Wondering what JFK would have done on Vietnam: Galbraith’s impression

What could have happened if the president lived

In the flood of sad reminiscence on the 50th anniversary of John F. Kennedy’s assassination, the question of whether he might have extricated America from Vietnam, rather than escalating U.S. involvement in the war, is among the most haunting “what ifs.”

For Kennedy’s admirers, speculating that he would have withdrawn might seem too easy—the ultimate application of hypothetical, posthumous polish to their hero’s dented image.  But for his detractors, simply dismissing the notion that JFK might have taken a different path on Vietnam is also too glib—and ignores crucial, though perhaps not definitive, evidence.

That evidence has been sifted by historians and argued about by Kennedy obsessives on both sides. James Galbraith, a professor of government at University of Texas at Austin, has neatly summarized reasons to believe that Kennedy, in the months before his death on Nov. 22, 1963, had signaled his desire to pull back from Vietnam. He draws attention to, for instance, the White House issuing, on Oct. 11, 1963, something called National Security Action Memorandum 263, which speaks of “the implementation of plans to withdraw” troops from Vietnam.

James Galbraith comes by his interest in this subject honestly. His father, the late economist John Kenneth Galbraith, was among the few key voices inside Kennedy’s charmed inner circle warning against prolonged embroilment in Vietnam.

I interviewed the senior Galbraith in the second-floor study of his Cambridge, Mass., house on Jan. 14, 2005, when at 96 he still wielded a trenchant wit and commanded an epochal memory. (He died the following year.) Our exchange on the Vietnam question now seems—with that terrible day in Dallas forced into our minds again— freshly relevant. I raised the question about halfway through a conversation that lasted a little less than an hour:

Q. May I move on to your days as John F. Kennedy’s ambassador to India? [Your biographer] Richard Parker, draws attention to your efforts to persuade JFK not to be drawn into a full-scale war in Vietnam. How do you remember that?


A. I was closely involved. I had an early adverse view of the Vietnam exercise, which became very strong in my mind from both being in India and being sent to Saigon. This was further complicated by being acquainted with military and civilian war makers and the discovery as to their incompetence, the frailty of their judgment. While I continued to be ambassador to India, I came back home, primarily to oppose the war. At one time, JFK designated me the special task of seeing if I could get Nehru to act as a peacemaker between the North Vietnamese and ourselves.

Q. How did you regard the position Kennedy found himself in?


A. He was surrounded by civilian and military cold warriors, who had listened to the military position, including the secretary of state, Dean Rusk, and the whole foreign policy establishment, or a large part of it. I came back to oppose it, once just for that purpose and once when my term was up there. There were a few fellow spokesmen, but it was a lonesome exercise.

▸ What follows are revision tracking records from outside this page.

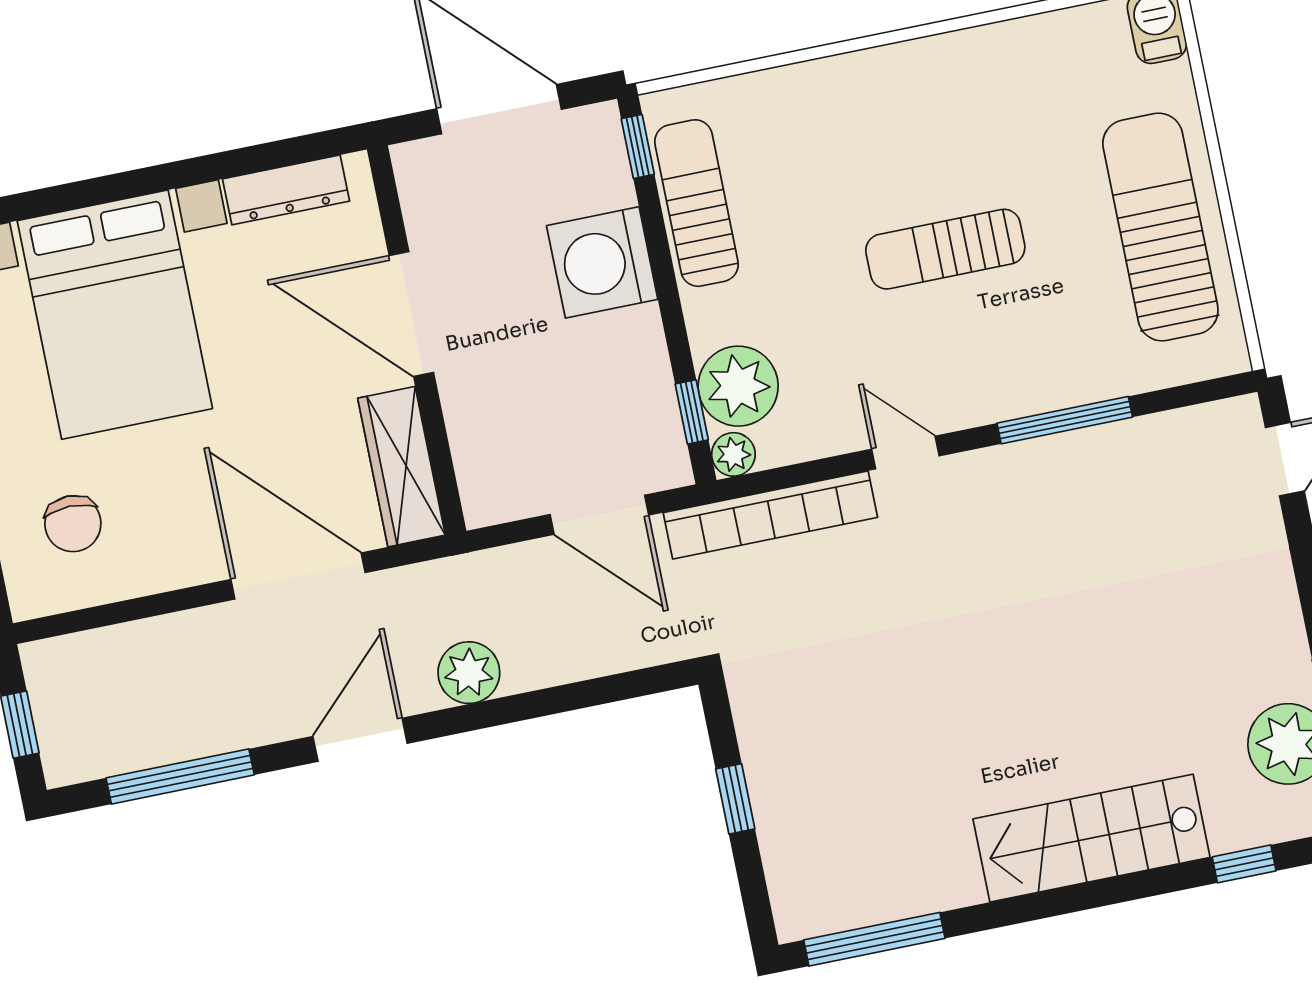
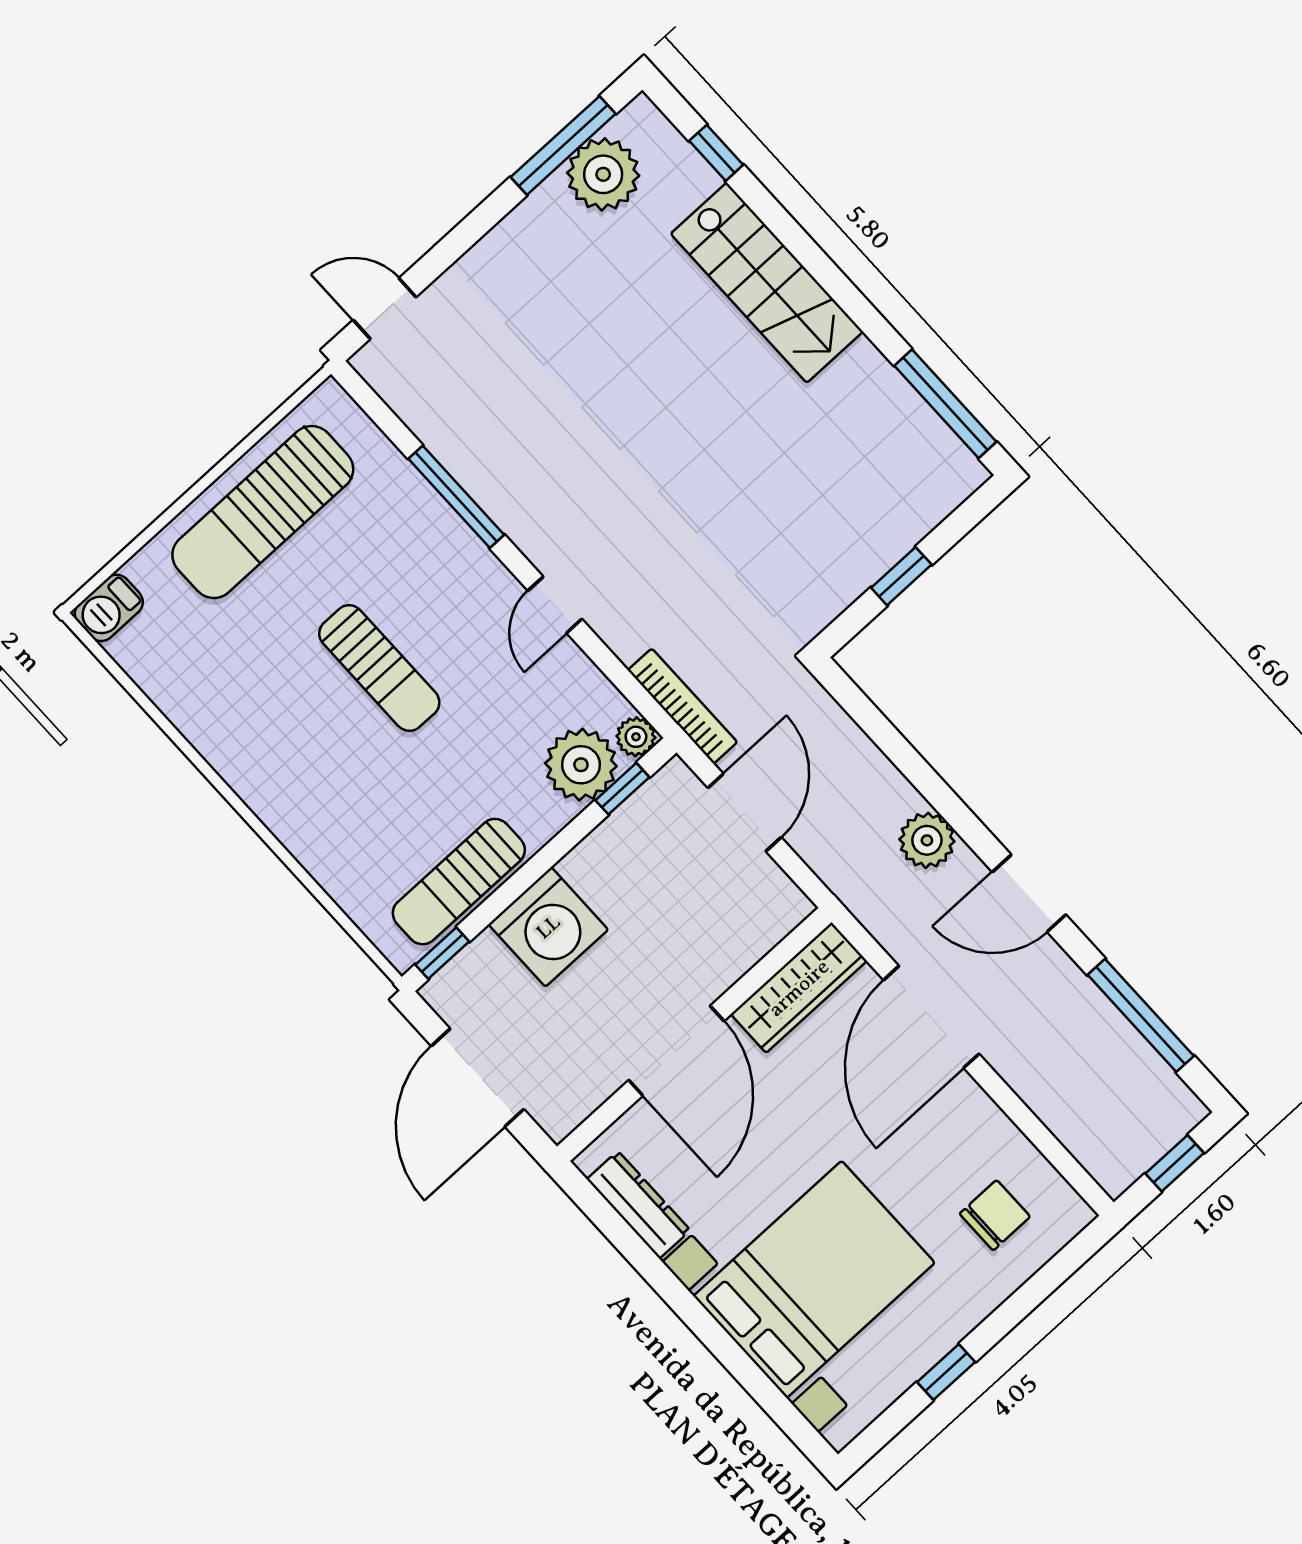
bookcase: (770, 515) -> (683, 706), width x0.68, depth x0.76

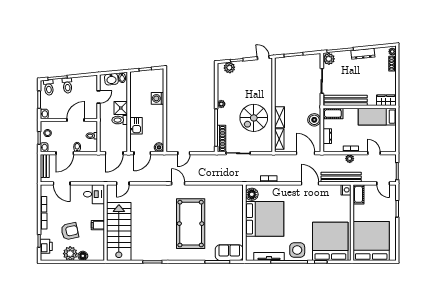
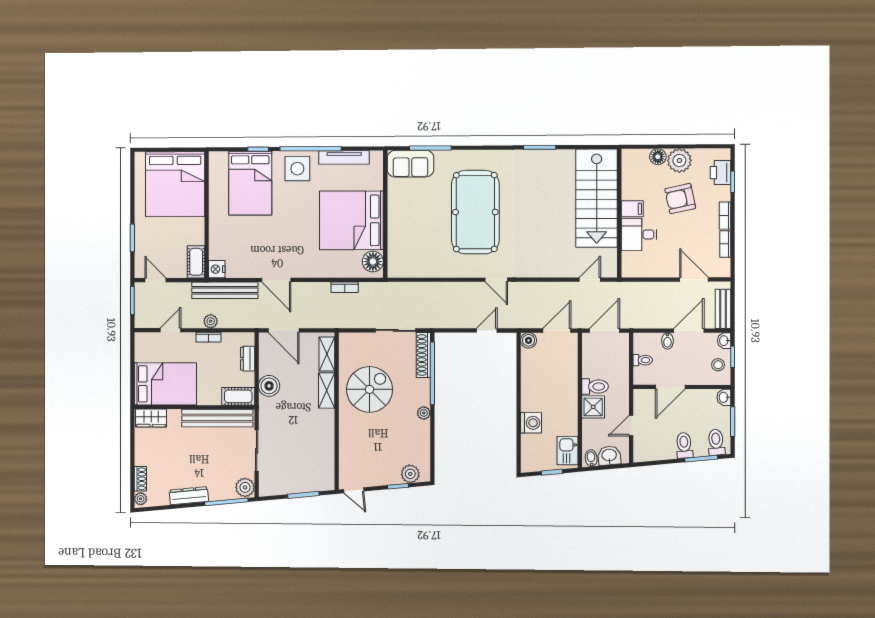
bed: (377, 117) -> (165, 384), width x1.50
kitchen sink: (136, 126) -> (567, 451), moved
door: (374, 153) -> (171, 330), swing flipped
desk: (94, 194) -> (639, 235), moved
bed: (330, 241) -> (250, 183), width x0.73

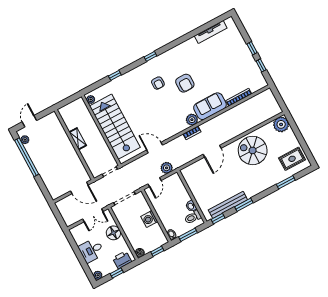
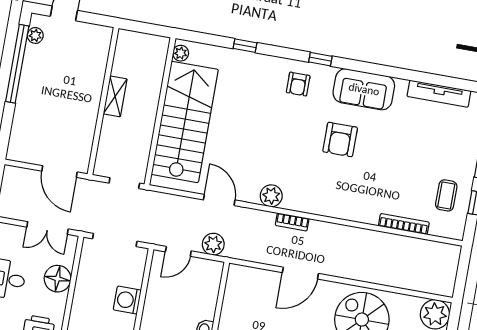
coffee table: (247, 72) -> (446, 195), added
armchair: (158, 83) -> (298, 84), moved
sofa: (210, 106) -> (364, 89), moved, turned 180
plant: (192, 120) -> (271, 196), moved

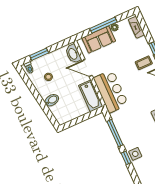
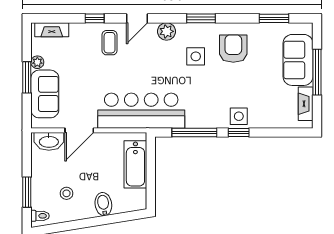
window: (103, 25) -> (27, 77), width x0.69
bar counter: (111, 91) -> (141, 111), width x1.36
bathtub: (91, 96) -> (135, 164), moved, turned 90

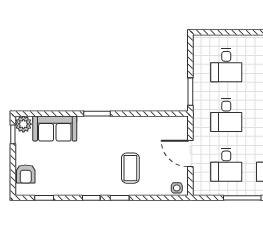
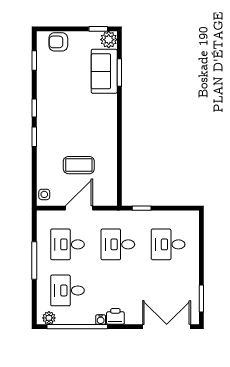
window: (190, 92) -> (142, 208), width x0.67
window: (97, 114) -> (119, 72), moved
coffee table: (130, 168) -> (79, 165), moved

Q .Had he lived, do you believe Kennedy would have withdrawn from Vietnam?


A. He had that fully in mind. The question was bringing the government along with him. The secretary of state, the secretary of defense and the whole military establishment had the idea that when you have a war that takes over all else and you don’t question it. Question a military exercise and that’s against patriotic duty. I’m not sure that it was entirely helpful in my case that I was a Canadian.

In asking Galbraith about Vietnam, I alluded to Richard Parker’s superb 2005 biography John Kenneth Galbraith: His Life, His Politics, His Economics (which I wrote about here). Parker writes of how, in the fall of 1961, Kennedy was under intense pressure from hawks in his administration to ramp up the U.S. presence in Vietnam from a few thousand military “advisers” to a full combat force of more than 200,000 troops, and sent Galbraith to Saigon to gain another perspective.

Galbraith returned from the mission deeply worried about any further American military commitment. “Incidentally,” he wrote to Kennedy, “who is the man in your administration who decides what countries are strategic? I would like to have his name and address and ask him what is so important about this real estate in the Space Age?”

To imagine that Galbraith’s gift for that sort of droll, meaningful aside might actually have made what he had to say matter just a little more in JFK’s White House is, I know, nostalgic. This week, I’m going ask for the indulgence.